**AIM OF THE EXERCISE**
Write out every record in full, exactly as written, please.
┏━━
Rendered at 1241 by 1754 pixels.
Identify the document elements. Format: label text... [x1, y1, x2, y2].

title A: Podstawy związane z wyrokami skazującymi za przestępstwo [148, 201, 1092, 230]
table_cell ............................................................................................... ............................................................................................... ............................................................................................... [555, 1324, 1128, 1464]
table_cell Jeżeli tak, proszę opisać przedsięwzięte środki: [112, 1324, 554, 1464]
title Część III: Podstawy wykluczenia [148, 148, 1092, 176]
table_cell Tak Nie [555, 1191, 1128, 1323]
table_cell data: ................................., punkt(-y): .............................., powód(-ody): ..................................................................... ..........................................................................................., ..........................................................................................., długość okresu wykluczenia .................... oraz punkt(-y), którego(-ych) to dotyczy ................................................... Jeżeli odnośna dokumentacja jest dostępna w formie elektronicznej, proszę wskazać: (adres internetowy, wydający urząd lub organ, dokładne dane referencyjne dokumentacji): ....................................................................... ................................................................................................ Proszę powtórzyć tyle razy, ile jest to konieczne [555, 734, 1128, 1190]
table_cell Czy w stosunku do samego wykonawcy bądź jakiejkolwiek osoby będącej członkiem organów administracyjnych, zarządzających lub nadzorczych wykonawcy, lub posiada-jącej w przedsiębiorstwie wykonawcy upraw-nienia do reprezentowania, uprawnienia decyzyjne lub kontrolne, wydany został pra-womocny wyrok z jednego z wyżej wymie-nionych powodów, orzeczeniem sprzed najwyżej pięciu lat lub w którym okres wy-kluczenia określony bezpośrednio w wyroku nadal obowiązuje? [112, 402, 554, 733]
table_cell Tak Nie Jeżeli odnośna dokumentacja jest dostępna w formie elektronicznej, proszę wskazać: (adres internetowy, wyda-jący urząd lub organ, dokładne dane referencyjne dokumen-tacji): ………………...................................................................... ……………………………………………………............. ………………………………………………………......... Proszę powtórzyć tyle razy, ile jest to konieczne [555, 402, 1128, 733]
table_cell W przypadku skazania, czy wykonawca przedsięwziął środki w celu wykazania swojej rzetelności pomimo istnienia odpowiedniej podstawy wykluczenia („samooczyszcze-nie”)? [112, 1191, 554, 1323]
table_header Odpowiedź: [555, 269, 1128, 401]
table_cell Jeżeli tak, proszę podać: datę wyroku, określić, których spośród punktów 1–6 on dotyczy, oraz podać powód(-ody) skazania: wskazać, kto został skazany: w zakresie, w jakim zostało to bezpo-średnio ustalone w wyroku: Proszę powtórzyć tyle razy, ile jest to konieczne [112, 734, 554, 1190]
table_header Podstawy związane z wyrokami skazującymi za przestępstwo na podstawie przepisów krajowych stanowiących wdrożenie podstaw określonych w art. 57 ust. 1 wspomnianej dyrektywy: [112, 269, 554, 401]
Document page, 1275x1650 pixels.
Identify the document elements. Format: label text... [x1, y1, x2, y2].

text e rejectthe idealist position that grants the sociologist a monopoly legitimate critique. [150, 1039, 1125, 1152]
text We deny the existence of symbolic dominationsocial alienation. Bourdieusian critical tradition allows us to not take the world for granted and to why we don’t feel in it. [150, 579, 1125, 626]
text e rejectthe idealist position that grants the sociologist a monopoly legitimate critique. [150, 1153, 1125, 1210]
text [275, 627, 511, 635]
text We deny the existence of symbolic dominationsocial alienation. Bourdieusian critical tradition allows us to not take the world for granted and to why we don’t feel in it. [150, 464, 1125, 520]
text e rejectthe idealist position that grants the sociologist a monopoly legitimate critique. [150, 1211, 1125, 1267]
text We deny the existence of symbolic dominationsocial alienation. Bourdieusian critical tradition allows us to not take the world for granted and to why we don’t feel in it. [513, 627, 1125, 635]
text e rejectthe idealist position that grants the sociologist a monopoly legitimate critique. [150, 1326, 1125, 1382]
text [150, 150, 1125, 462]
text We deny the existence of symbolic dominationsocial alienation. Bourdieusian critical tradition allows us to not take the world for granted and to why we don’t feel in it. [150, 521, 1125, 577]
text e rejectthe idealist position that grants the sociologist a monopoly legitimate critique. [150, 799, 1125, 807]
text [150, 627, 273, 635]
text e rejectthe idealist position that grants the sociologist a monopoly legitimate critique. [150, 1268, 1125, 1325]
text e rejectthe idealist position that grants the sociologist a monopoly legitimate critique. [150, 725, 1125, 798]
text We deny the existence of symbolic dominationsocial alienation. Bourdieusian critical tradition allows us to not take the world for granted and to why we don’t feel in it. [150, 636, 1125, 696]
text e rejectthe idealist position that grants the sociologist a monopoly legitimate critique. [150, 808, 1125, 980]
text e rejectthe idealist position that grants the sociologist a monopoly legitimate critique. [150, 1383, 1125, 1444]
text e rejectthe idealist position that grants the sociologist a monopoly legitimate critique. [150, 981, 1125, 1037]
┗━━
**EXPECTED OUTPUT**
Rendered at 1241 by 1754 pixels.
Identify the document elements. Format: label text... [x1, y1, x2, y2].

title A: Podstawy związane z wyrokami skazującymi za przestępstwo [148, 201, 1092, 230]
table_cell ............................................................................................... ............................................................................................... ............................................................................................... [555, 1324, 1128, 1464]
table_cell Jeżeli tak, proszę opisać przedsięwzięte środki: [112, 1324, 554, 1464]
title Część III: Podstawy wykluczenia [148, 148, 1092, 176]
table_cell Tak Nie [555, 1191, 1128, 1323]
table_cell data: ................................., punkt(-y): .............................., powód(-ody): ..................................................................... ..........................................................................................., ..........................................................................................., długość okresu wykluczenia .................... oraz punkt(-y), którego(-ych) to dotyczy ................................................... Jeżeli odnośna dokumentacja jest dostępna w formie elektronicznej, proszę wskazać: (adres internetowy, wydający urząd lub organ, dokładne dane referencyjne dokumentacji): ....................................................................... ................................................................................................ Proszę powtórzyć tyle razy, ile jest to konieczne [555, 734, 1128, 1190]
table_cell Czy w stosunku do samego wykonawcy bądź jakiejkolwiek osoby będącej członkiem organów administracyjnych, zarządzających lub nadzorczych wykonawcy, lub posiada-jącej w przedsiębiorstwie wykonawcy upraw-nienia do reprezentowania, uprawnienia decyzyjne lub kontrolne, wydany został pra-womocny wyrok z jednego z wyżej wymie-nionych powodów, orzeczeniem sprzed najwyżej pięciu lat lub w którym okres wy-kluczenia określony bezpośrednio w wyroku nadal obowiązuje? [112, 402, 554, 733]
table_cell Tak Nie Jeżeli odnośna dokumentacja jest dostępna w formie elektronicznej, proszę wskazać: (adres internetowy, wyda-jący urząd lub organ, dokładne dane referencyjne dokumen-tacji): ………………...................................................................... ……………………………………………………............. ………………………………………………………......... Proszę powtórzyć tyle razy, ile jest to konieczne [555, 402, 1128, 733]
table_cell W przypadku skazania, czy wykonawca przedsięwziął środki w celu wykazania swojej rzetelności pomimo istnienia odpowiedniej podstawy wykluczenia („samooczyszcze-nie”)? [112, 1191, 554, 1323]
table_header Odpowiedź: [555, 269, 1128, 401]
table_cell Jeżeli tak, proszę podać: datę wyroku, określić, których spośród punktów 1–6 on dotyczy, oraz podać powód(-ody) skazania: wskazać, kto został skazany: w zakresie, w jakim zostało to bezpo-średnio ustalone w wyroku: Proszę powtórzyć tyle razy, ile jest to konieczne [112, 734, 554, 1190]
table_header Podstawy związane z wyrokami skazującymi za przestępstwo na podstawie przepisów krajowych stanowiących wdrożenie podstaw określonych w art. 57 ust. 1 wspomnianej dyrektywy: [112, 269, 554, 401]
Document page, 1275x1650 pixels.
Identify the document elements. Format: label text... [x1, y1, x2, y2].

text e rejectthe idealist position that grants the sociologist a monopoly legitimate critique. [150, 1039, 1125, 1152]
text We deny the existence of symbolic dominationsocial alienation. Bourdieusian critical tradition allows us to not take the world for granted and to why we don’t feel in it. [150, 579, 1125, 626]
text e rejectthe idealist position that grants the sociologist a monopoly legitimate critique. [150, 1153, 1125, 1210]
text [275, 627, 511, 635]
text We deny the existence of symbolic dominationsocial alienation. Bourdieusian critical tradition allows us to not take the world for granted and to why we don’t feel in it. [150, 464, 1125, 520]
text e rejectthe idealist position that grants the sociologist a monopoly legitimate critique. [150, 1211, 1125, 1267]
text We deny the existence of symbolic dominationsocial alienation. Bourdieusian critical tradition allows us to not take the world for granted and to why we don’t feel in it. [513, 627, 1125, 635]
text e rejectthe idealist position that grants the sociologist a monopoly legitimate critique. [150, 1326, 1125, 1382]
text [150, 150, 1125, 462]
text We deny the existence of symbolic dominationsocial alienation. Bourdieusian critical tradition allows us to not take the world for granted and to why we don’t feel in it. [150, 521, 1125, 577]
text e rejectthe idealist position that grants the sociologist a monopoly legitimate critique. [150, 799, 1125, 807]
text [150, 627, 273, 635]
text e rejectthe idealist position that grants the sociologist a monopoly legitimate critique. [150, 1268, 1125, 1325]
text e rejectthe idealist position that grants the sociologist a monopoly legitimate critique. [150, 725, 1125, 798]
text We deny the existence of symbolic dominationsocial alienation. Bourdieusian critical tradition allows us to not take the world for granted and to why we don’t feel in it. [150, 636, 1125, 696]
text e rejectthe idealist position that grants the sociologist a monopoly legitimate critique. [150, 808, 1125, 980]
text e rejectthe idealist position that grants the sociologist a monopoly legitimate critique. [150, 1383, 1125, 1444]
text e rejectthe idealist position that grants the sociologist a monopoly legitimate critique. [150, 981, 1125, 1037]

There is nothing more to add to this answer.